How quickly can the threat be stopped?
An emergency injunction can often be obtained within a day or two, and in genuinely urgent cases the same day, including at weekends, when the court will hear an out-of-hours application. The injunction holds the position while the identification and disclosure work is done, so the threat is contained from the start.
Do I have to travel to the UK or be named in court?
No. You do not need to be present, and in most cases you do not need to be identified either. We can bring the entire application on your behalf, under a pseudonym, with a court order anonymising you, so the matter is handled remotely and only the judge and your legal team ever know your real identity.
What is a cross-undertaking in damages, and does it apply to me?
It is the promise the client gives when applying for a without-notice injunction, that they will compensate the other side for any loss the injunction causes them if it turns out, later, that the order should not have been granted. In a blackmail or extortion case the realistic exposure is small, because a blackmailer cannot show any legitimate loss from being prevented from blackmailing someone.

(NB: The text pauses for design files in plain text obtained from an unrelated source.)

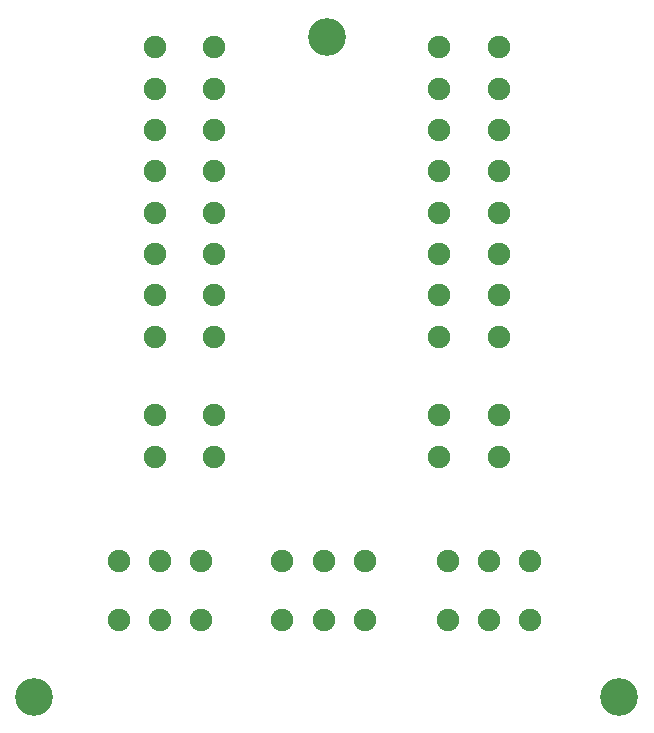
<source format=gbs>
G04 #@! TF.GenerationSoftware,KiCad,Pcbnew,9.0.0*
G04 #@! TF.CreationDate,2025-02-28T23:24:18-08:00*
G04 #@! TF.ProjectId,Constellation STAR UAF V1.1,436f6e73-7465-46c6-9c61-74696f6e2053,rev?*
G04 #@! TF.SameCoordinates,Original*
G04 #@! TF.FileFunction,Soldermask,Bot*
G04 #@! TF.FilePolarity,Negative*
%FSLAX46Y46*%
G04 Gerber Fmt 4.6, Leading zero omitted, Abs format (unit mm)*
G04 Created by KiCad (PCBNEW 9.0.0) date 2025-02-28 23:24:18*
%MOMM*%
%LPD*%
G01*
G04 APERTURE LIST*
%ADD10C,3.200000*%
%ADD11C,1.900000*%
G04 APERTURE END LIST*
D10*
X78740000Y-85090000D03*
D11*
X63500000Y-54610000D03*
X68500000Y-54610000D03*
X63500000Y-51110000D03*
X68499999Y-51109999D03*
X63500000Y-47609998D03*
X68500000Y-47609998D03*
X63500000Y-44109997D03*
X68500000Y-44109997D03*
X63500000Y-40609997D03*
X68500000Y-40609997D03*
X63500000Y-37109997D03*
X68500000Y-37109997D03*
X63500000Y-33609996D03*
X68500000Y-33609996D03*
X63500000Y-30109995D03*
X68500000Y-30109995D03*
X64195000Y-73580000D03*
X64195000Y-78580000D03*
X67695000Y-73580000D03*
X67695000Y-78580000D03*
X71195001Y-73580000D03*
X71195001Y-78580000D03*
D10*
X29210000Y-85090000D03*
D11*
X36350000Y-73580000D03*
X36350000Y-78580000D03*
X39850000Y-73580000D03*
X39850000Y-78580000D03*
X43350001Y-73580000D03*
X43350001Y-78580000D03*
X44450000Y-61270000D03*
X39450000Y-61270000D03*
X44450000Y-64770000D03*
X39450000Y-64770000D03*
X63500000Y-64770000D03*
X68500000Y-64770000D03*
X63500000Y-61270000D03*
X68500000Y-61270000D03*
X50190000Y-73580000D03*
X50190000Y-78580000D03*
X53690000Y-73580000D03*
X53690000Y-78580000D03*
X57190001Y-73580000D03*
X57190001Y-78580000D03*
D10*
X53975000Y-29210000D03*
D11*
X44450000Y-30109995D03*
X39450000Y-30109995D03*
X44450000Y-33609995D03*
X39450001Y-33609996D03*
X44450000Y-37109997D03*
X39450000Y-37109997D03*
X44450000Y-40609998D03*
X39450000Y-40609998D03*
X44450000Y-44109998D03*
X39450000Y-44109998D03*
X44450000Y-47609998D03*
X39450000Y-47609998D03*
X44450000Y-51109999D03*
X39450000Y-51109999D03*
X44450000Y-54610000D03*
X39450000Y-54610000D03*
M02*

</source>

The undertaking is a formal requirement, and we explain what it means in your specific case before it is given.
What happens if the wrongdoer ignores the order once it is served?
The first answer is contempt of court, which is a separate breach the wrongdoer can be brought before the court on, and which can carry a fine, an order for costs against them, or in serious cases imprisonment. The second answer is that the order can be reinforced. We can apply to add provisions to it, extend it to additional platforms, or seek the wrongdoer's committal where the breach is clear. In practice, an order that has been served and made enforceable is rarely tested by a wrongdoer who has now been named.
What does a cross-border case cost, and how does that scale with each route?
It depends on what the case needs. A matter resolved with a single firm approach to an identified blackmailer costs far less than one needing an emergency injunction, a Norwich Pharmacal order and a § 1782 application in the US. Each route added carries its own preparation and court time, and we give you a costs range you can plan against on the first call, before any commitment is made.